Farah and his followers, I have had to keep reminding myself, are part of a hyperpatriotic, even nativist, political movement animated by fears of Muslims and illegal Mexican immigrants taking over their Christian nation. Yet somehow, in the process, they have decided that a tiny Hebrew-speaking country six thousand miles from Washington is more apple-pie than their own president.

Jews Drift Right

The subject of this chapter has been anti-Semitism, and its evolving role within the larger framework of Western conspiracism. Before abandoning the subject, it is worth dwelling briefly on the way this evolution has affected the Jewish community itself.

For most of the twentieth century, North American Jews have identified with society's underdogs. On race issues in particular, many community leaders remain faithful to a political alliance struck between blacks and Jews a century ago. The affinity between the two groups had a cultural aspect: Both Jewish immigrants and religious blacks saw parallels between the story of Exodus and the end of modern slavery. Being disproportionately drawn to left-wing politics in the early part of the twentieth century, many Jews also tended to view blacks and other disadvantaged minorities through the prism of class struggle—an attitude comically epitomized by Alvy Singer's father in Woody Allen's
Annie Hall
, who defended his black cleaning lady against accusations of theft by famously insisting, “She's a colored woman, from Harlem! She has no money! She's got a right to steal from us!

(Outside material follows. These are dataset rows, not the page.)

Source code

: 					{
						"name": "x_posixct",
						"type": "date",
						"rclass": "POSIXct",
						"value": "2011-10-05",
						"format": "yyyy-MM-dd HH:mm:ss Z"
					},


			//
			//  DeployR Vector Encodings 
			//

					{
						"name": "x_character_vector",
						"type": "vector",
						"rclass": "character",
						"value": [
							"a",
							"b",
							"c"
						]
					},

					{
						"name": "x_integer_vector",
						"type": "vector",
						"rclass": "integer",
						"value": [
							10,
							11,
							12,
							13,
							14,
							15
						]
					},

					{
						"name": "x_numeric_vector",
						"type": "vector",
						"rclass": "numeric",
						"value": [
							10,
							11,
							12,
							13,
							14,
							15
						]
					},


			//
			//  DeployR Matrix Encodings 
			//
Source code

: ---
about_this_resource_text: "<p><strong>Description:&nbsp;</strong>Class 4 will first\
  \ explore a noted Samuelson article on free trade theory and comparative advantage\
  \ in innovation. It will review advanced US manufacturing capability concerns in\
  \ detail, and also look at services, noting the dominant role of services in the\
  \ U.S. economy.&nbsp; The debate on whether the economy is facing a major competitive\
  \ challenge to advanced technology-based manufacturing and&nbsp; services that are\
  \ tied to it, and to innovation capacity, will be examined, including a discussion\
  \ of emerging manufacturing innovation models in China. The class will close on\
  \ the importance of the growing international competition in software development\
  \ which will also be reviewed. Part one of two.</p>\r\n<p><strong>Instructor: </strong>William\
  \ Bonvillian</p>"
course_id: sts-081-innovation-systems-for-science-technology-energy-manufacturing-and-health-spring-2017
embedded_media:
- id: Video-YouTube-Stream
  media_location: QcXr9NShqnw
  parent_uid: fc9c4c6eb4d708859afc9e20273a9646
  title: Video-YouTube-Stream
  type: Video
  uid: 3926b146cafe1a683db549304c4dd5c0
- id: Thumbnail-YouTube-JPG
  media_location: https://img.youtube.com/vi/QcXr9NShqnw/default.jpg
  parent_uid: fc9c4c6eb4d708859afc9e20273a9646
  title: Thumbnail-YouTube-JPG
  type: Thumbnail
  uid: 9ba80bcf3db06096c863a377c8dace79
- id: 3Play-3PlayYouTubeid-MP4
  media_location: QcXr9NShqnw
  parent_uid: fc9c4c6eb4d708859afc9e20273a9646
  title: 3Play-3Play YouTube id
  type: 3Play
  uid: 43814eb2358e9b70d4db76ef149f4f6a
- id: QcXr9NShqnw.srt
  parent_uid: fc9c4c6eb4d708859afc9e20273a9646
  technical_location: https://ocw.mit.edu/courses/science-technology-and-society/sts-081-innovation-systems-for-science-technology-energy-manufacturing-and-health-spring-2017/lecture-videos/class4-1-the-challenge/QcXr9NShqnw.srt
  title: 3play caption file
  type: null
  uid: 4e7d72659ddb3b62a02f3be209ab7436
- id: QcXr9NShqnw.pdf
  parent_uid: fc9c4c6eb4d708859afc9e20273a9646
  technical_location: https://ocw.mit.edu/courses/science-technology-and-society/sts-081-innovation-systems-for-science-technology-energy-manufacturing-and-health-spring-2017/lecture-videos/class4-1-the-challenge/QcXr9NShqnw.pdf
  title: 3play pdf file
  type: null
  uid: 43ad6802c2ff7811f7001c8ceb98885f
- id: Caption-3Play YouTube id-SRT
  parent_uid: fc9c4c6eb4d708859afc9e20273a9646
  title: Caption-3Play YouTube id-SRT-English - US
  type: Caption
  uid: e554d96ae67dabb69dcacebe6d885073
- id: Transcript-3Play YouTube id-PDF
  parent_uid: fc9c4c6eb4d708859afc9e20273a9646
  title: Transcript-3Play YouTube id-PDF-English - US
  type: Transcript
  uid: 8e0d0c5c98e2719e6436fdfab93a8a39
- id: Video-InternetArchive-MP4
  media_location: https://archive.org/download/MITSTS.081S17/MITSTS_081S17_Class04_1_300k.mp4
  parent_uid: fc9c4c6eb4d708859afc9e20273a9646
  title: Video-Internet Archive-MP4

After all, who is she gonna steal from if not us?”

In the postwar years, all minorities—including not only Jews and blacks, but Muslims, gays, Hispanics, and Asians—were bound together by the fight for a meritocratic society in which people were judged not on the basis of their faith or skin color but by the content of their character. The fight against anti-Jewish quotas in universities and the fight to end Southern segregation were, in this respect, one and the same. As many other authors have noted, Jews were greatly overrepresented in the fight for civil rights in the United States. In Canada, Jewish community leaders led the charge for the network of human rights commissions set up in the 1970s.

Once the great battles of the civil-rights era had been won, however, things changed. Jews now truly were mingling at the best country clubs and checking into corner offices at white-shoe law firms, not to mention bestriding the inner circles of power in Washington and on Wall Street. The pretense that they were still bound up in the same struggles as other groups began to break down—even if many Jews, still playing the underdog role out of habit, refused to notice.